**Work request:**
Go through the entries below and copy each line that holds the word "Rendered".

Start of Dataset excerpts

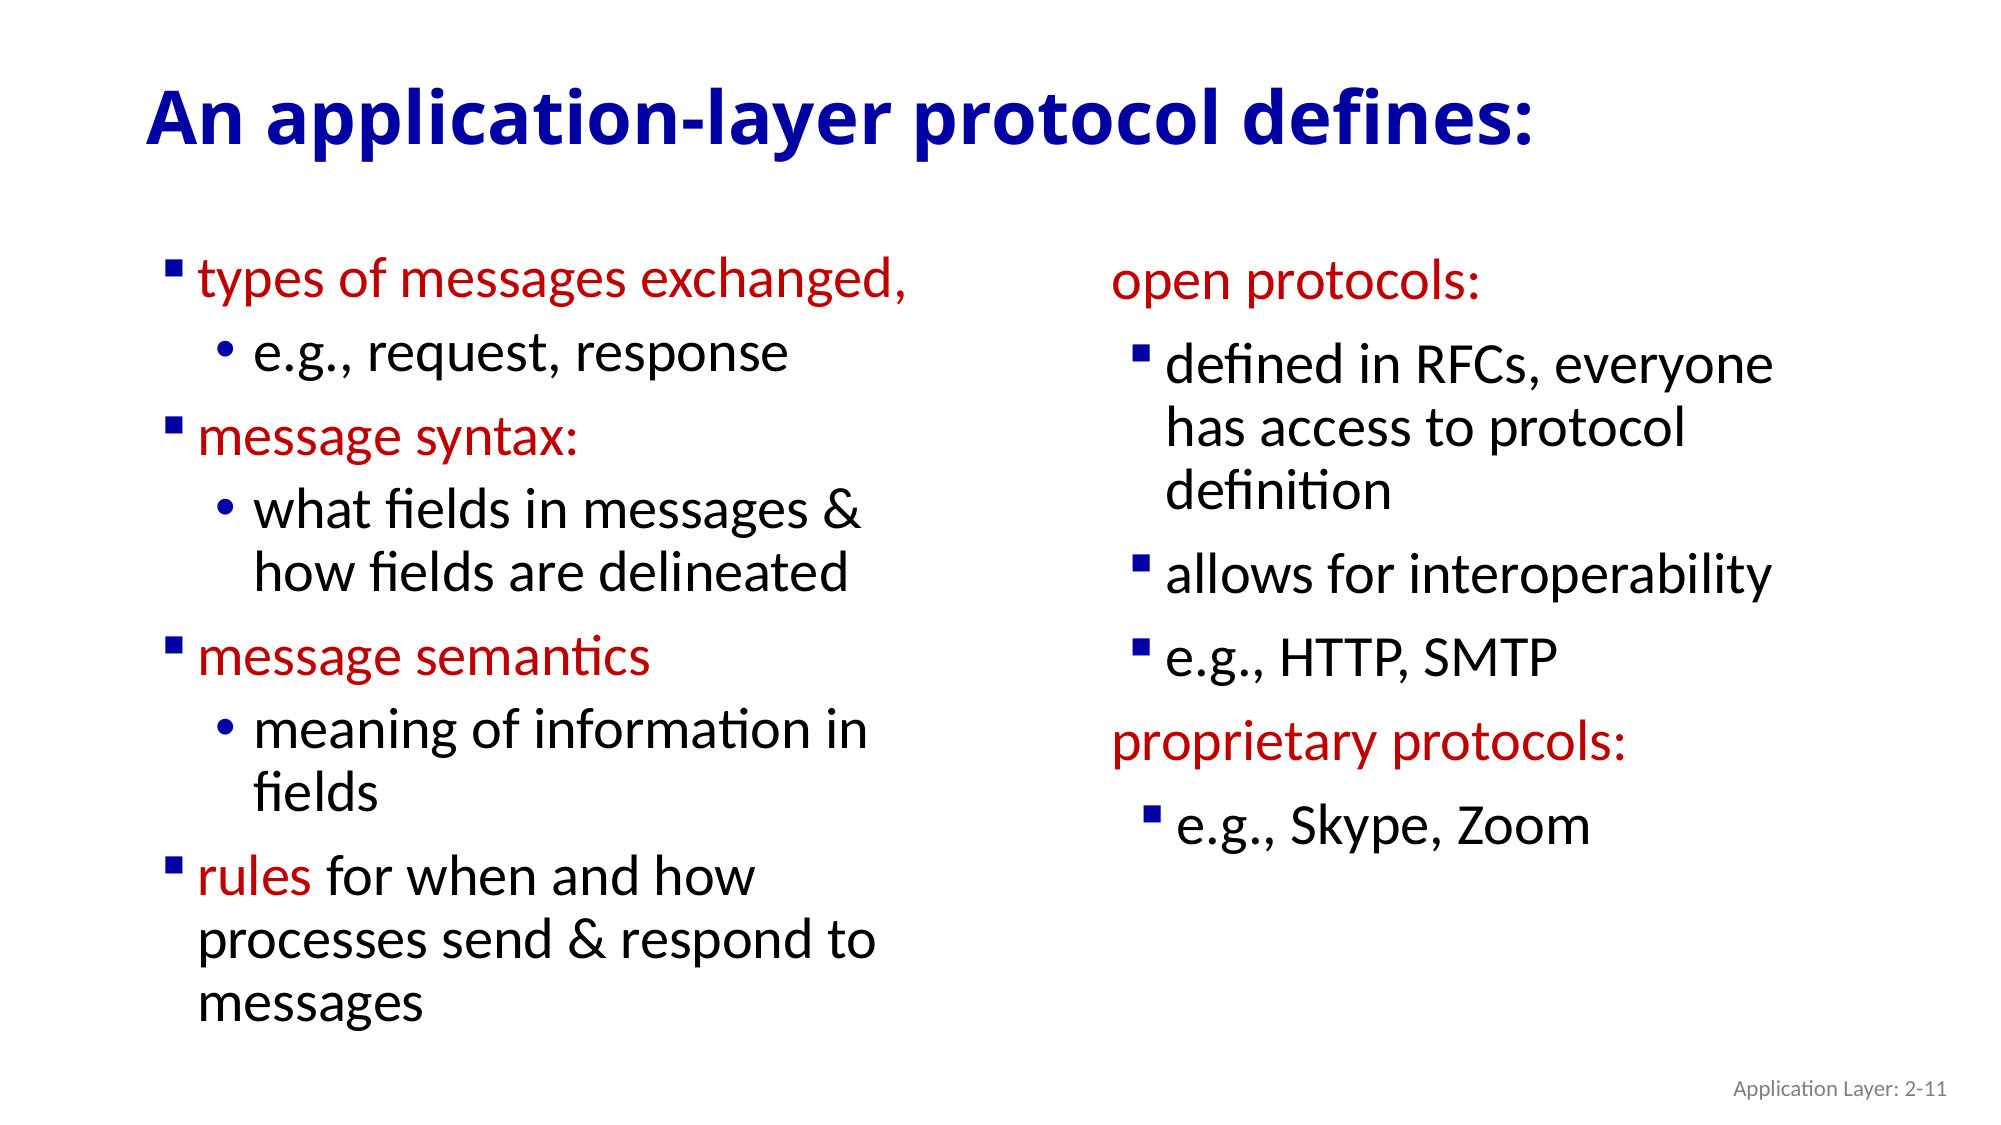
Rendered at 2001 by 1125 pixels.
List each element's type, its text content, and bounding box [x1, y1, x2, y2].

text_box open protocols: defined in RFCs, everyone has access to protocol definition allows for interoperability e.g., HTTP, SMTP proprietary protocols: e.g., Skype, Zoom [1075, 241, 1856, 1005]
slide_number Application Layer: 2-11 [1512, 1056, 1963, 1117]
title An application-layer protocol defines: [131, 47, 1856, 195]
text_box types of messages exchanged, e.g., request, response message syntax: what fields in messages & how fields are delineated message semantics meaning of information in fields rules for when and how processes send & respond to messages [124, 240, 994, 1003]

End of Dataset excerpts
Start of Dataset excerpts

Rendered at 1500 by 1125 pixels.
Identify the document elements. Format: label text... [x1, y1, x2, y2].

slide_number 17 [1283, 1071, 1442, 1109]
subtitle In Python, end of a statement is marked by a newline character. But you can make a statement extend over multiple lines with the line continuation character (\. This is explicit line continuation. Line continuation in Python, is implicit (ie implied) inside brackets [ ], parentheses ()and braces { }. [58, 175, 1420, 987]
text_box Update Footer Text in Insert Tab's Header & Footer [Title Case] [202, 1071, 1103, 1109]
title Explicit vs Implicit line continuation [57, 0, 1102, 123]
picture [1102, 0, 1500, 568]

End of Dataset excerpts

**Written response:**
Rendered at 2001 by 1125 pixels.
Rendered at 1500 by 1125 pixels.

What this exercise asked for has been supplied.